(DATA EXTRACT Opens)

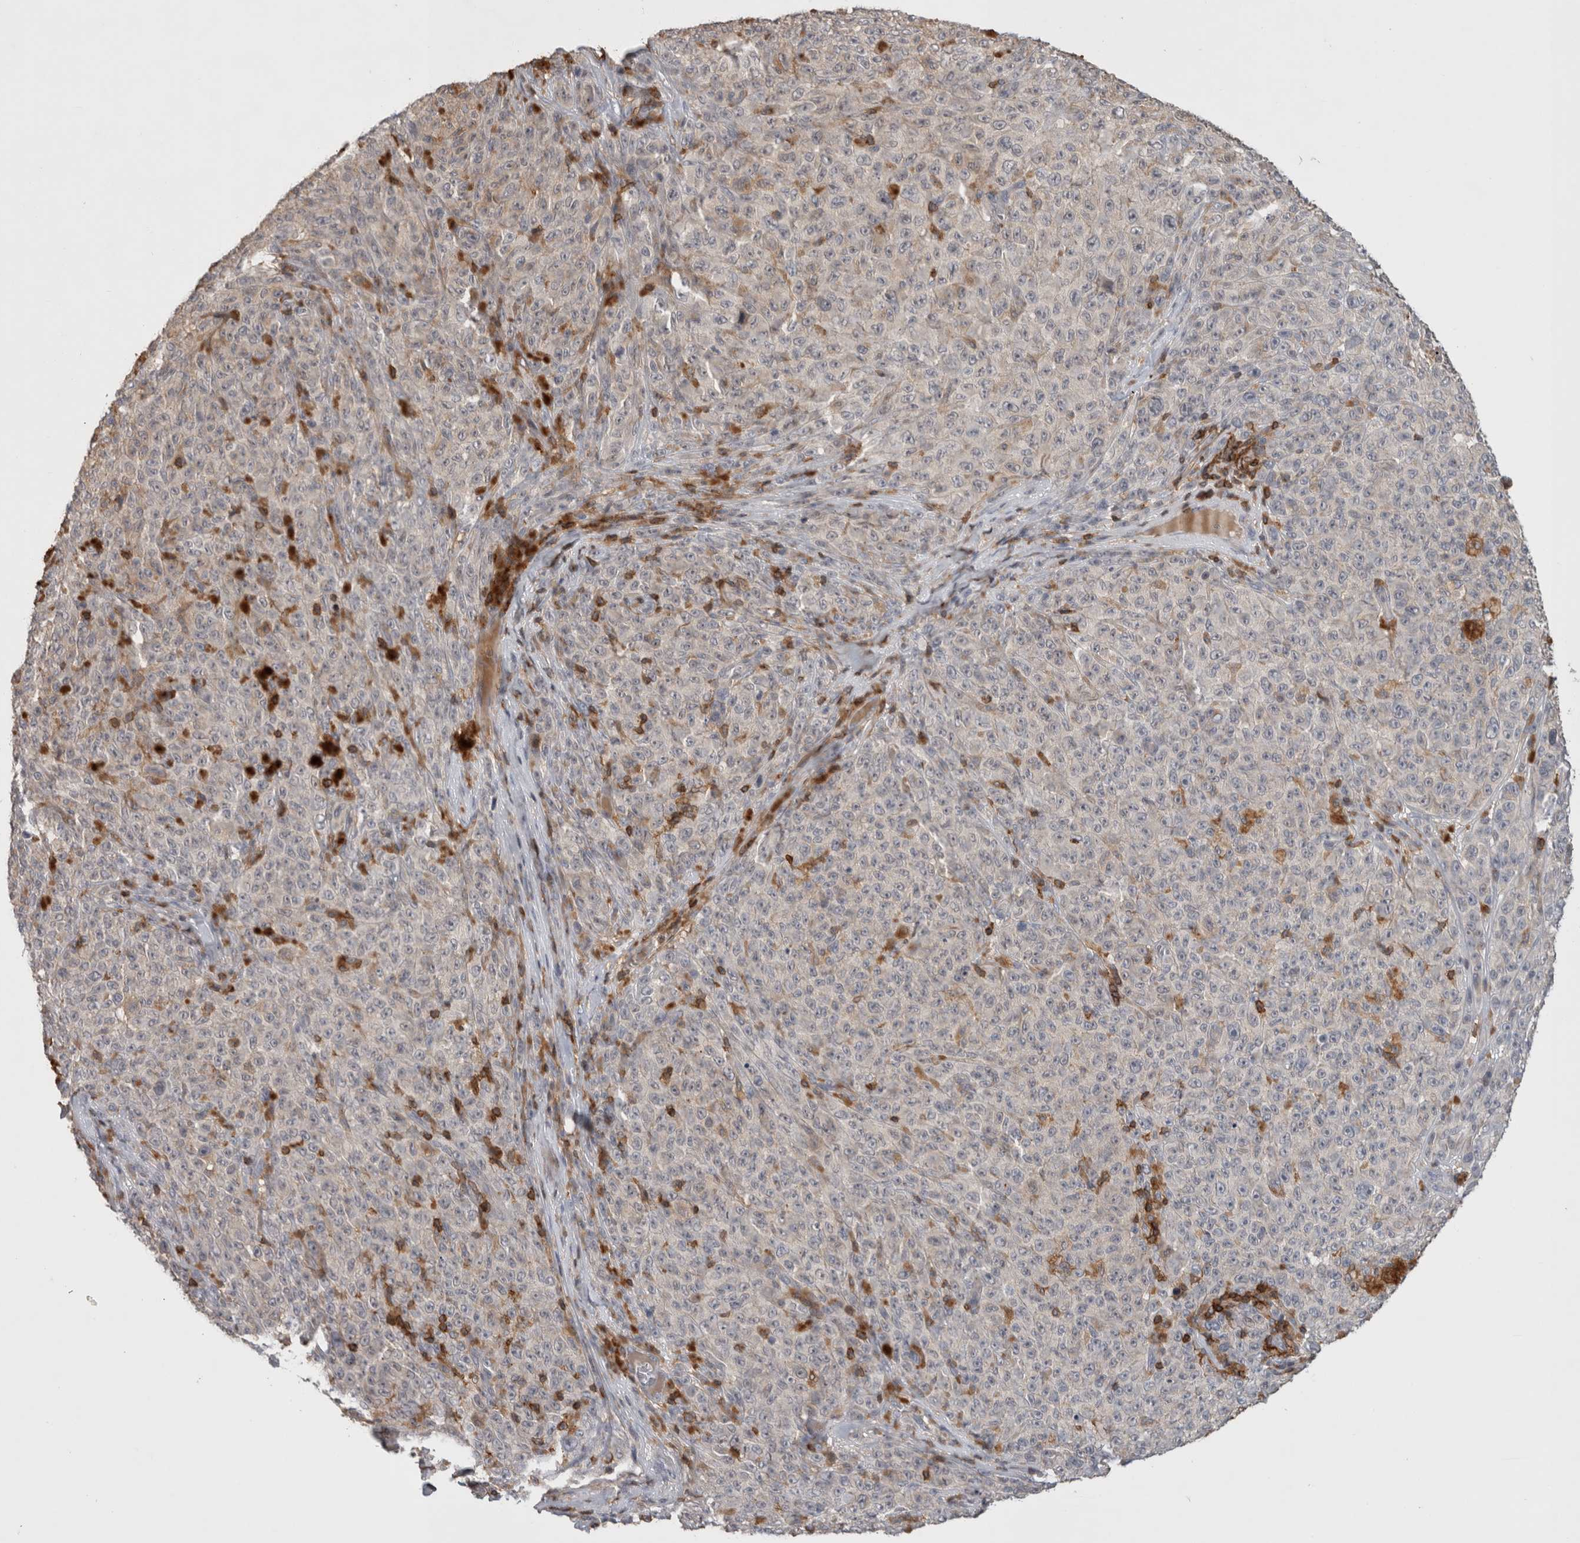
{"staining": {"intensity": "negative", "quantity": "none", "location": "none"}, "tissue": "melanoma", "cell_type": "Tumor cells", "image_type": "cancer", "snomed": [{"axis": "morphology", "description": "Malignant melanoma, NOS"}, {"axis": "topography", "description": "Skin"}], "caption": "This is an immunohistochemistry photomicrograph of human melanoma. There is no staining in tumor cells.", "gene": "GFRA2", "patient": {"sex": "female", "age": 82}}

(DATA EXTRACT Closes)
(DATA EXTRACT Opens)

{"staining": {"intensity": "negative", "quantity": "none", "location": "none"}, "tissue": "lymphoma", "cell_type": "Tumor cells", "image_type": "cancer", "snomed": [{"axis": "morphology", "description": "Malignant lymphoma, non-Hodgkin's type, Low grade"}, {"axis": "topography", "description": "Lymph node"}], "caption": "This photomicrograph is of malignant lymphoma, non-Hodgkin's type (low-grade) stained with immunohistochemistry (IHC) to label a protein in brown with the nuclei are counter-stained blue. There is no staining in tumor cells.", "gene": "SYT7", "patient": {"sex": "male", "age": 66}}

(DATA EXTRACT Closes)
(DATA EXTRACT Opens)

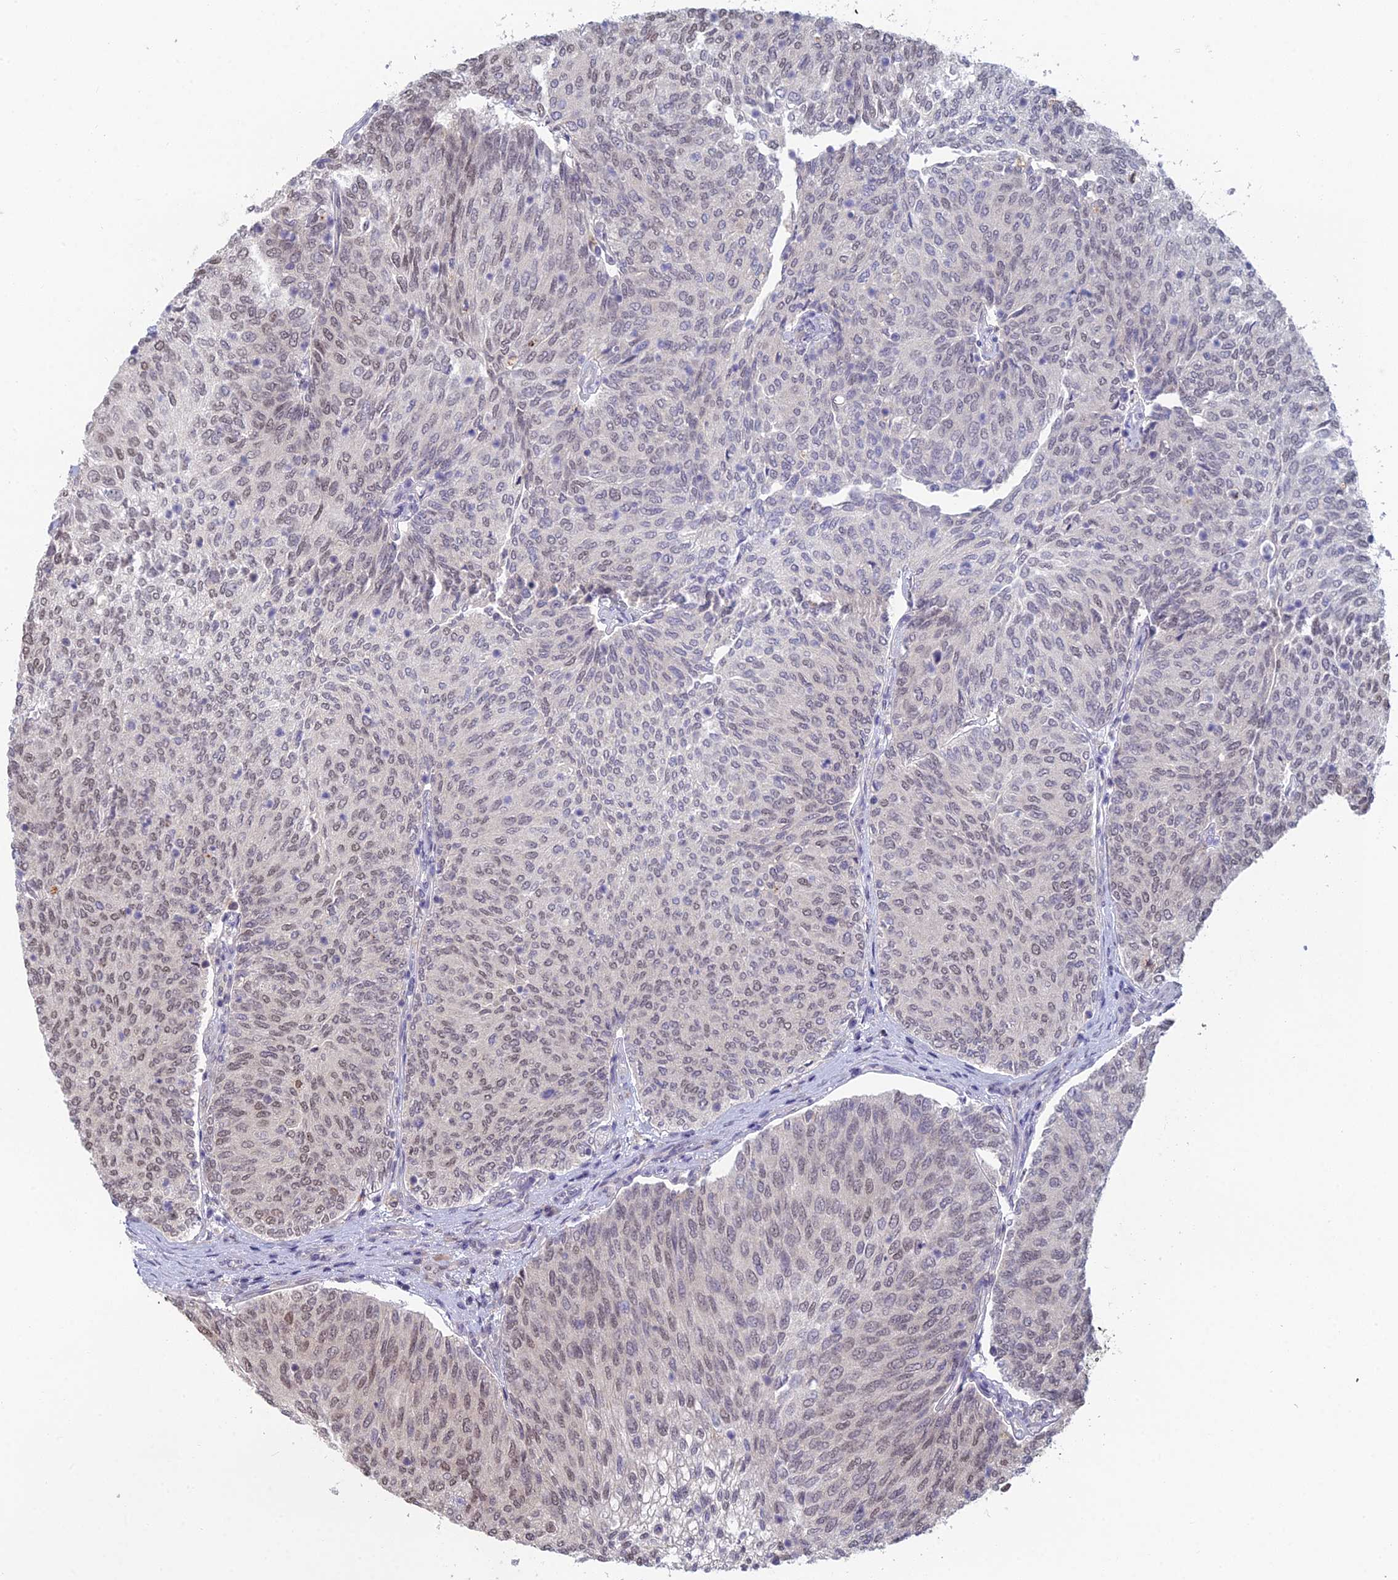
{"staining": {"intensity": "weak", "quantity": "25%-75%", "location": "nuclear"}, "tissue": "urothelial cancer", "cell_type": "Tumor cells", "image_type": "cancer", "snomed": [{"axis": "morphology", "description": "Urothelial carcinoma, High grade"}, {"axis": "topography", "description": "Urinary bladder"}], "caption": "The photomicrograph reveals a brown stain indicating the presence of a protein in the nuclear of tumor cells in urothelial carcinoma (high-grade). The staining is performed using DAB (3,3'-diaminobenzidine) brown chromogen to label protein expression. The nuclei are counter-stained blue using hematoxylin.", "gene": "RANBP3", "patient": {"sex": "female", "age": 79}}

(DATA EXTRACT Closes)

# WHAT IS REQUIRED
Could you state how many lines of the entries contain the word "negative"? Only the number is wanted.

# PROBLEM SOLUTION
2